転移性乳がんにおける標的療法の仕組みと効果
標的療法とは
標的療法は、がん細胞の特定の分子や経路を狙って攻撃し、正常な細胞への影響を最小限に抑える治療法です。転移性乳がんでは、単独で使用したり、化学療法・放射線療法・手術などと組み合わせて用いられます。
転移性乳がんに用いられる主な標的療法
以下のような薬剤が FDA に承認されており、患者さんの腫瘍特性に合わせて選択されます。
CDK4/6阻害剤
細胞分裂に関与するサイクリン依存性キナーゼ4・6(CDK4/6)を阻害し、がん細胞の増殖を抑制します。

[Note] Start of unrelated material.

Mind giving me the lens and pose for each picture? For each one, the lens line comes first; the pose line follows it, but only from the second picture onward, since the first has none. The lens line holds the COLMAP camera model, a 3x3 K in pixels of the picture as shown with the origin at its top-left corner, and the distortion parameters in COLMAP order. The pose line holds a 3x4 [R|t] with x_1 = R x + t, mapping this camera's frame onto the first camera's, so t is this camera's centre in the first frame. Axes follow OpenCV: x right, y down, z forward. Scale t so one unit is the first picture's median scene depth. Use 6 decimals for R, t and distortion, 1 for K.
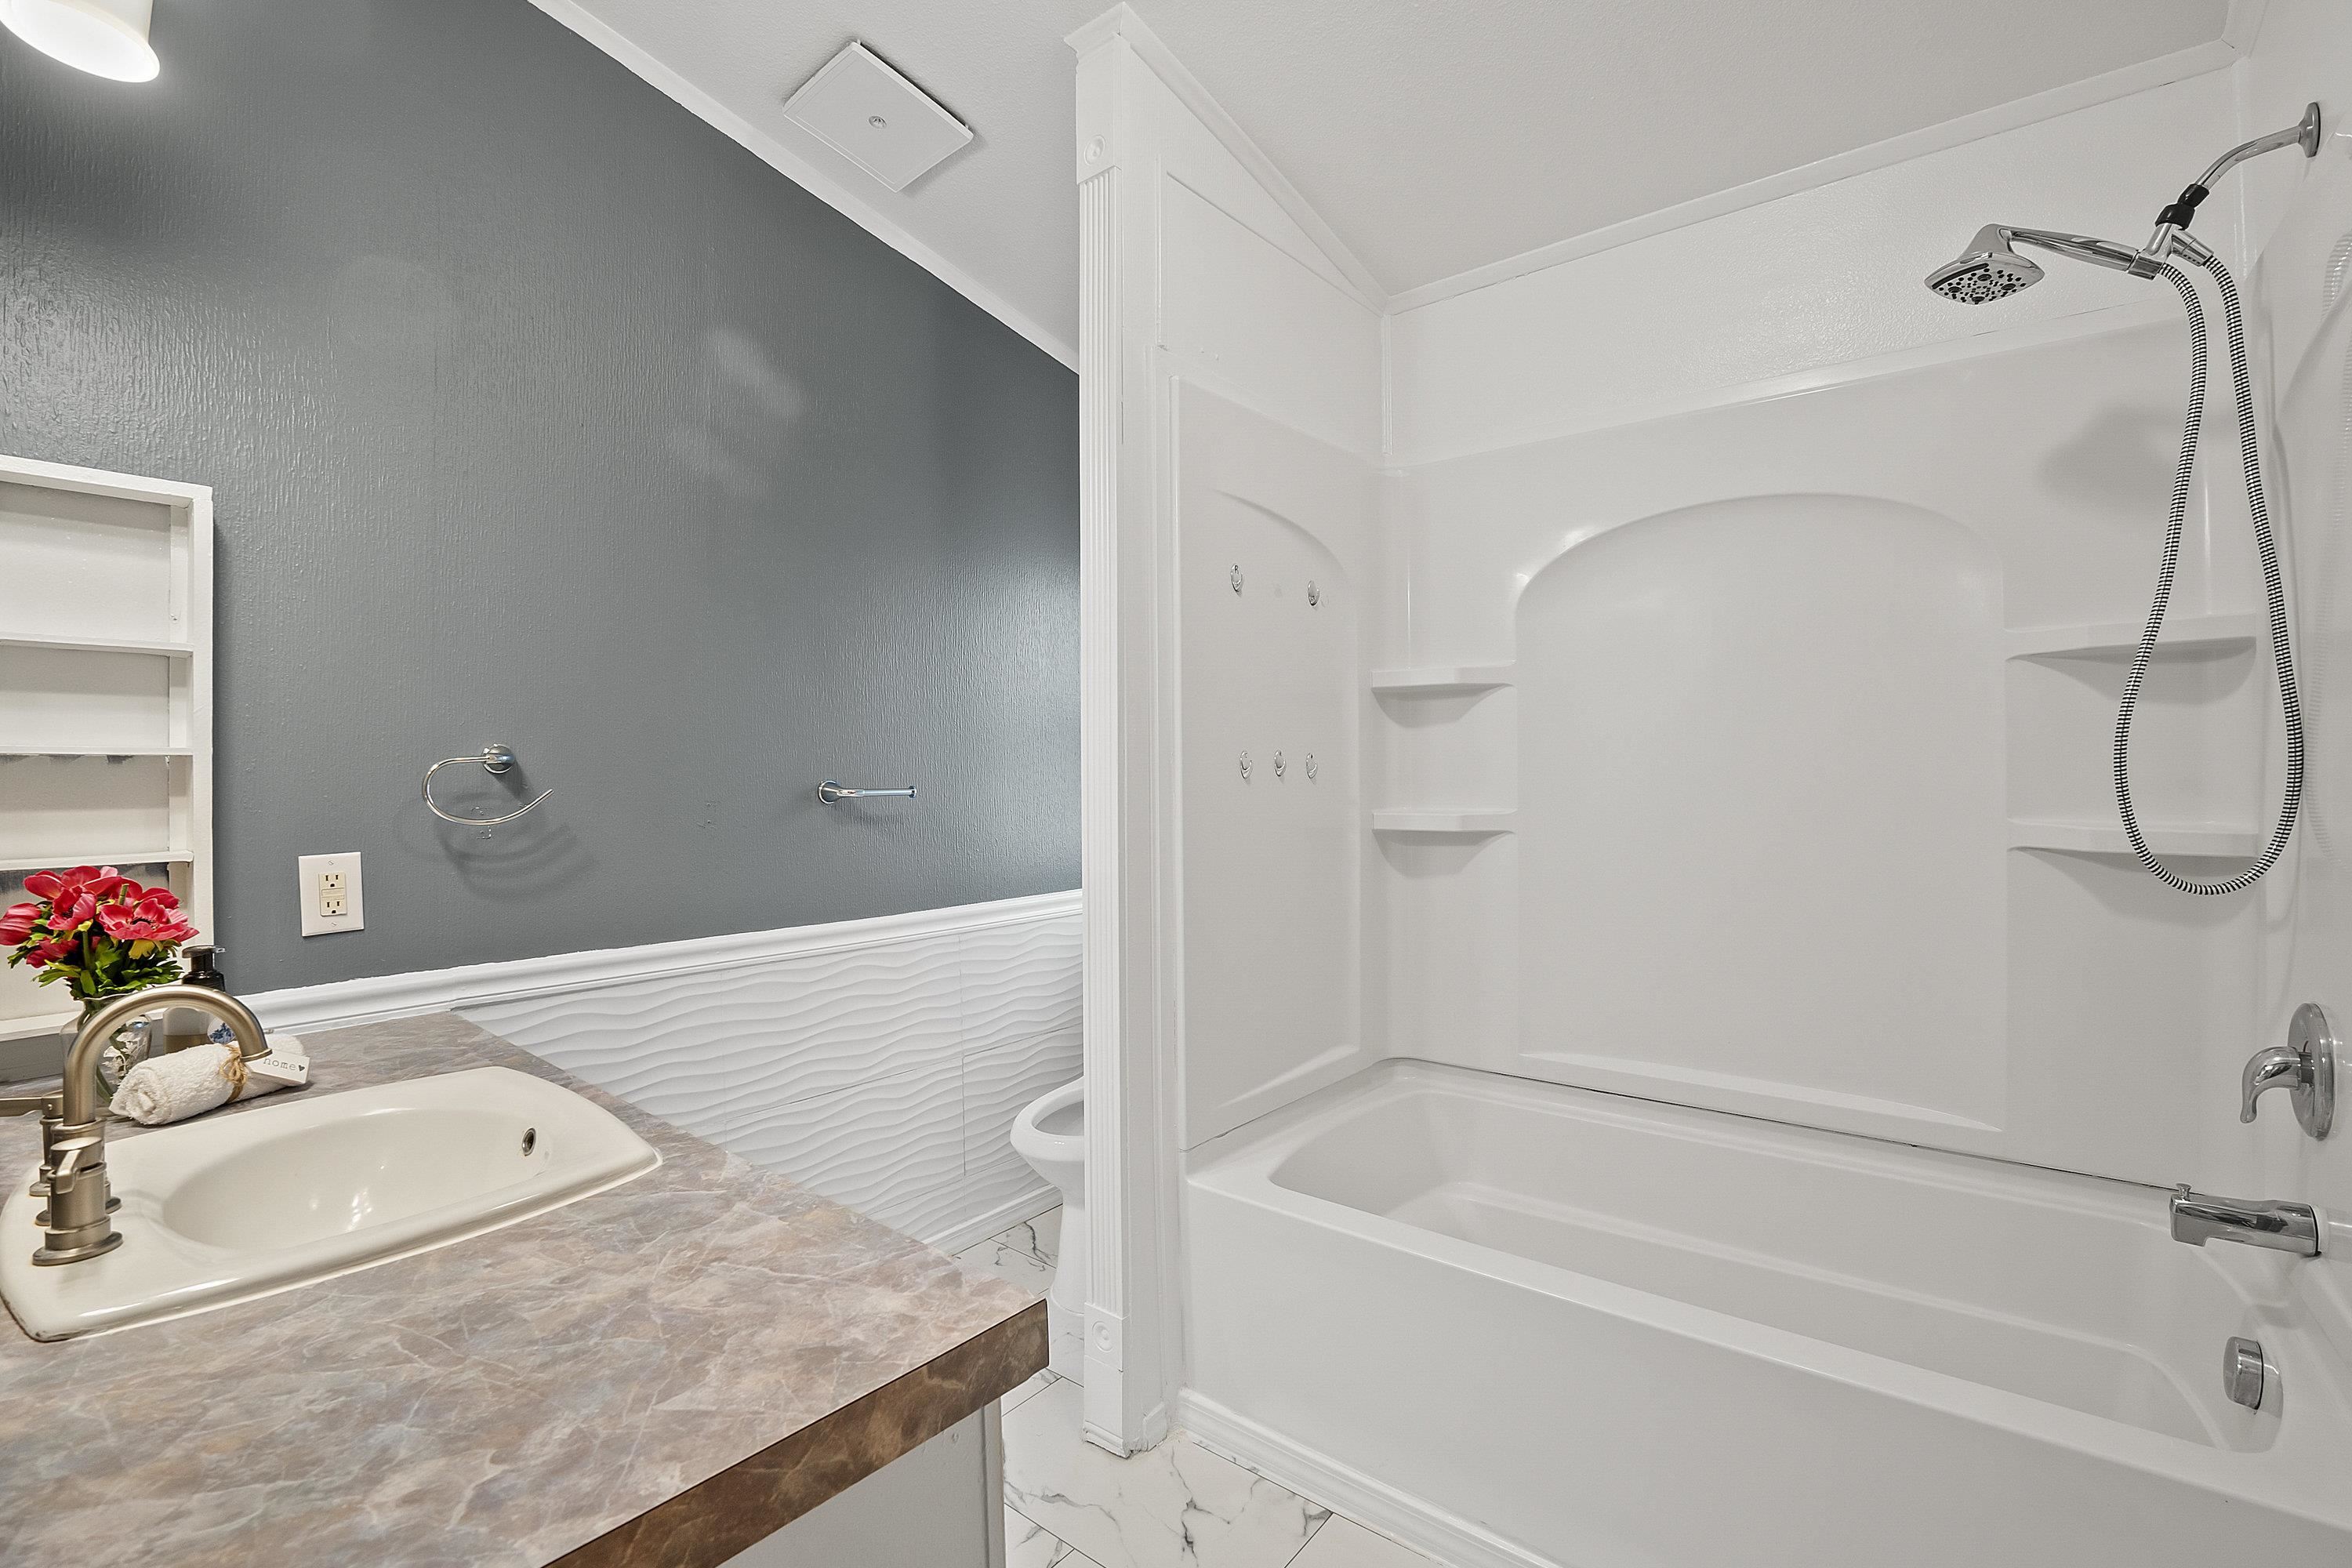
lens RADIAL K [[1015.9, 0, 1176.8], [0, 1015.9, 779.2], [0, 0, 1]] dist [-0.001354, 0.000128]
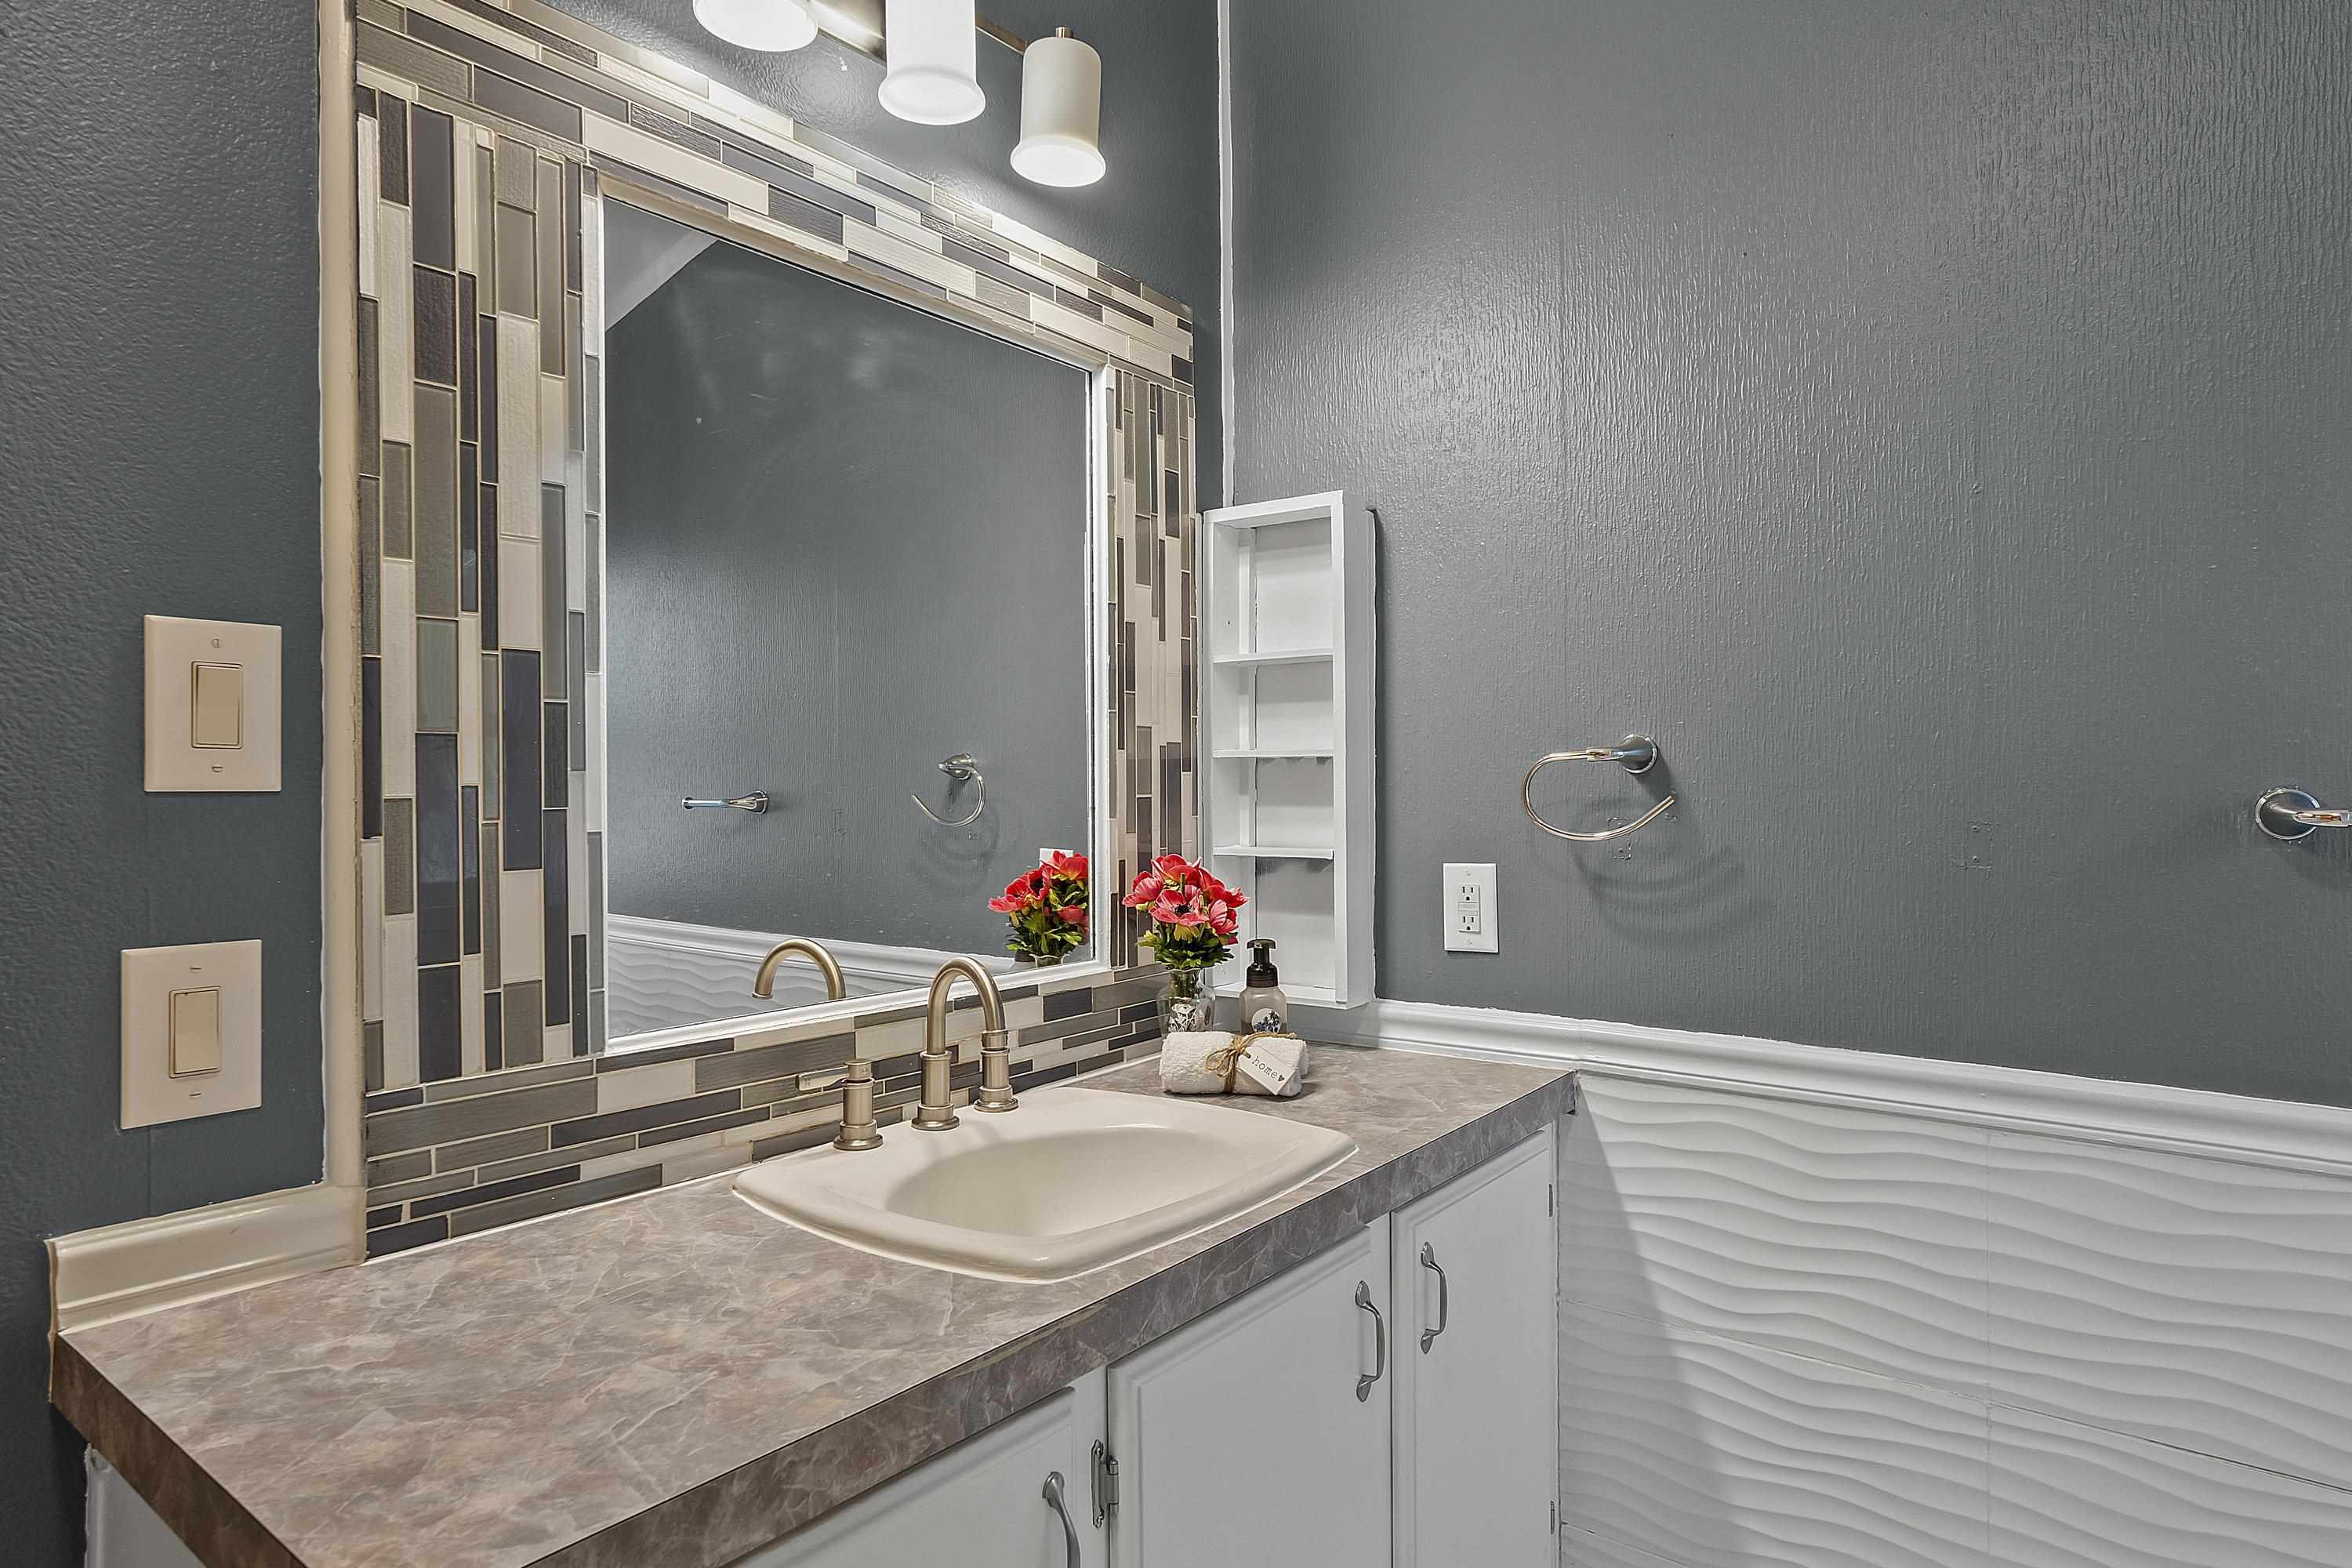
lens RADIAL K [[1330.7, 0, 1177.6], [0, 1330.7, 783.0], [0, 0, 1]] dist [-0.013219, 0.005308]
pose [[0.041824, 0.008301, -0.999090, 0.590223], [-0.001699, 0.999965, 0.008237, -0.012330], [0.999124, 0.001353, 0.041837, 1.234826]]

ホルモン受容体陽性・HER2陰性の転移性乳がんに、ホルモン療法と併用して使用されます。
HER2標的療法
HER2タンパク質が過剰に発現しているがん細胞に作用し、シグナル伝達を遮断して増殖を阻止します。HER2陽性の転移性乳がんに適応されます。
PARP阻害剤
DNA修復酵素であるポリ(ADP‑リボース)ポリマーゼ(PARP)を阻害し、BRCA変異を持つがん細胞のDNA修復を妨げて細胞死を誘導します。BRCA変異陽性の転移性乳がんに使用されます。
mTOR阻害剤
細胞増殖や代謝に関与する哺乳類ラパマイシン標的(mTOR)を阻害し、がん細胞の成長を抑えます。ホルモン受容体陽性・HER2陰性の転移性乳がんで、ホルモン療法と組み合わせて用いられます。
標的療法は効果的な治療オプションですが、すべての患者さんに適用できるわけではありません。自分に合った治療かどうかは、担当医と十分に相談してください。